> _Work request_
Every entry, from first to last, is to be retyped without any alteration.

>>

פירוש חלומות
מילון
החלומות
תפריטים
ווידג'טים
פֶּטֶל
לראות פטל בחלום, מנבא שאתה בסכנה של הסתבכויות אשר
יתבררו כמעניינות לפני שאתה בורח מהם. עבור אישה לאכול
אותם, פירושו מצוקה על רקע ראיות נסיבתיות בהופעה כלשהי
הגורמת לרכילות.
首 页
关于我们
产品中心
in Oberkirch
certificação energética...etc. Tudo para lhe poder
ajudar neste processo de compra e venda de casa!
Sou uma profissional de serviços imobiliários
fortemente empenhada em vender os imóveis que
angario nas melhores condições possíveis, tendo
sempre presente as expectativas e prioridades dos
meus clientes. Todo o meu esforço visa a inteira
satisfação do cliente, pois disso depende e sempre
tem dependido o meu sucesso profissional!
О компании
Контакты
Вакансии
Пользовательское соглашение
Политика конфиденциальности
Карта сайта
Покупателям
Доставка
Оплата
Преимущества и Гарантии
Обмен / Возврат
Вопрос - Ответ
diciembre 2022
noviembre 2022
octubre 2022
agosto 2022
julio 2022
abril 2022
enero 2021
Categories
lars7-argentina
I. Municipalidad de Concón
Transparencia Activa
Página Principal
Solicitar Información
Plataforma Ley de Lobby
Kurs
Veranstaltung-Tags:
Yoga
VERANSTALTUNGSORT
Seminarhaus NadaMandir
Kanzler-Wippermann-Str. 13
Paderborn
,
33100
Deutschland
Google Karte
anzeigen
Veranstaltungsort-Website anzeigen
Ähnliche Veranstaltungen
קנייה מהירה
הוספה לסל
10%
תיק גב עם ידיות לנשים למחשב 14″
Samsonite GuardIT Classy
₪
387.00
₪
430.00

<<

> _Response to this task_
פירוש חלומות
מילון
החלומות
תפריטים
ווידג'טים
פֶּטֶל
לראות פטל בחלום, מנבא שאתה בסכנה של הסתבכויות אשר
יתבררו כמעניינות לפני שאתה בורח מהם. עבור אישה לאכול
אותם, פירושו מצוקה על רקע ראיות נסיבתיות בהופעה כלשהי
הגורמת לרכילות.
首 页
关于我们
产品中心
in Oberkirch
certificação energética...etc. Tudo para lhe poder
ajudar neste processo de compra e venda de casa!
Sou uma profissional de serviços imobiliários
fortemente empenhada em vender os imóveis que
angario nas melhores condições possíveis, tendo
sempre presente as expectativas e prioridades dos
meus clientes. Todo o meu esforço visa a inteira
satisfação do cliente, pois disso depende e sempre
tem dependido o meu sucesso profissional!
О компании
Контакты
Вакансии
Пользовательское соглашение
Политика конфиденциальности
Карта сайта
Покупателям
Доставка
Оплата
Преимущества и Гарантии
Обмен / Возврат
Вопрос - Ответ
diciembre 2022
noviembre 2022
octubre 2022
agosto 2022
julio 2022
abril 2022
enero 2021
Categories
lars7-argentina
I. Municipalidad de Concón
Transparencia Activa
Página Principal
Solicitar Información
Plataforma Ley de Lobby
Kurs
Veranstaltung-Tags:
Yoga
VERANSTALTUNGSORT
Seminarhaus NadaMandir
Kanzler-Wippermann-Str. 13
Paderborn
,
33100
Deutschland
Google Karte
anzeigen
Veranstaltungsort-Website anzeigen
Ähnliche Veranstaltungen
קנייה מהירה
הוספה לסל
10%
תיק גב עם ידיות לנשים למחשב 14″
Samsonite GuardIT Classy
₪
387.00
₪
430.00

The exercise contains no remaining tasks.